▶ **The problem**: Wherever the listing holds a picture, leave it out, and copy the remainder exactly.

:: Data provided ::

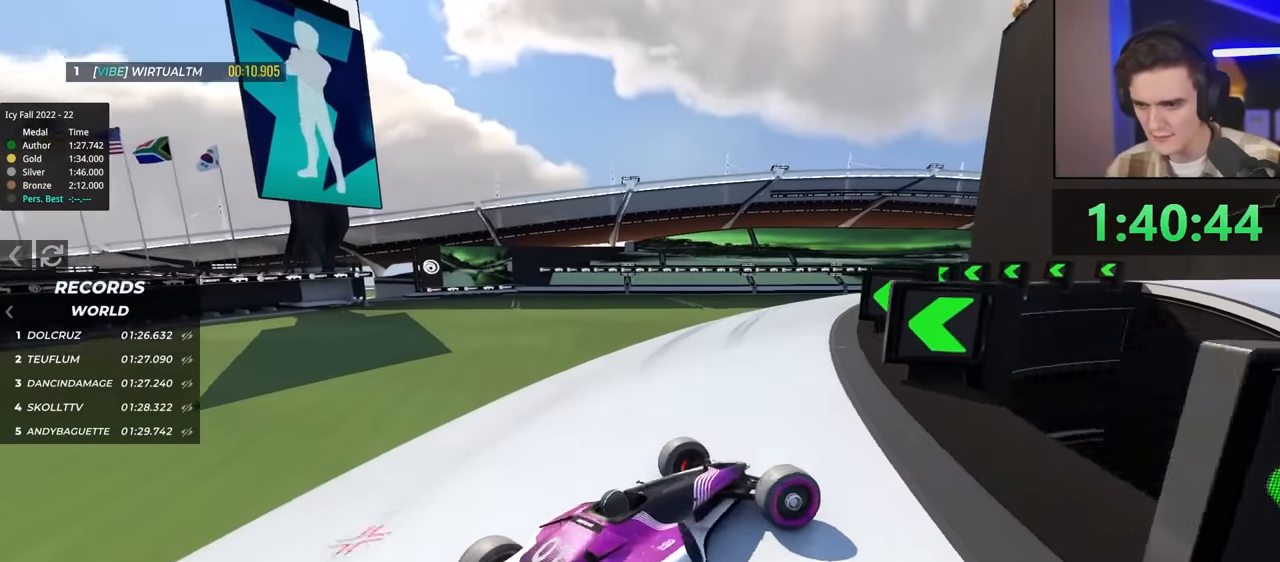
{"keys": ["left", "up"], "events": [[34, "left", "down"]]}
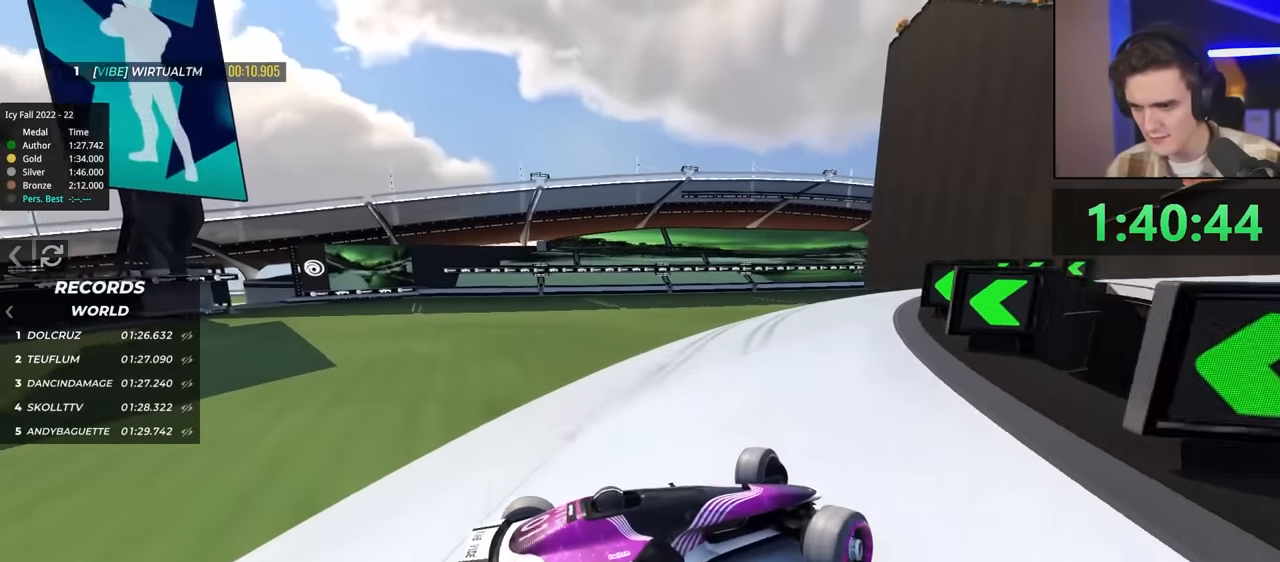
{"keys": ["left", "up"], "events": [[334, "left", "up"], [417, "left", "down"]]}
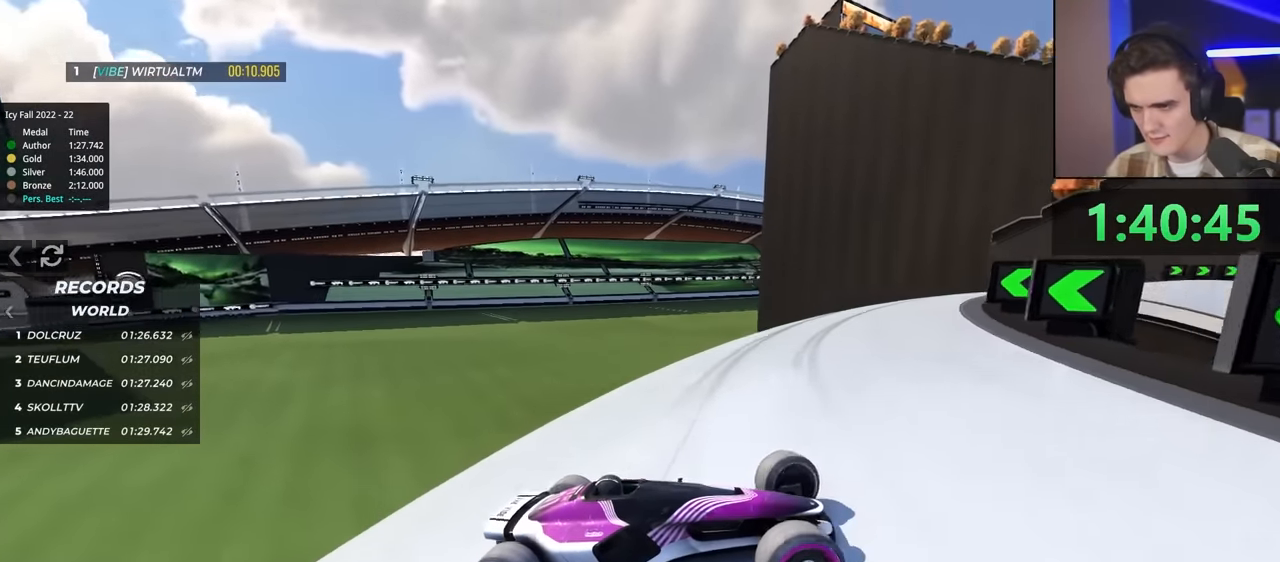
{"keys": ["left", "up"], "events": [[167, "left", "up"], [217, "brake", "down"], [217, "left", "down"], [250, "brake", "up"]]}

:::

▶ **Answer box**:
{"keys": ["left", "up"], "events": [[34, "left", "down"]]}
{"keys": ["left", "up"], "events": [[334, "left", "up"], [417, "left", "down"]]}
{"keys": ["left", "up"], "events": [[167, "left", "up"], [217, "brake", "down"], [217, "left", "down"], [250, "brake", "up"]]}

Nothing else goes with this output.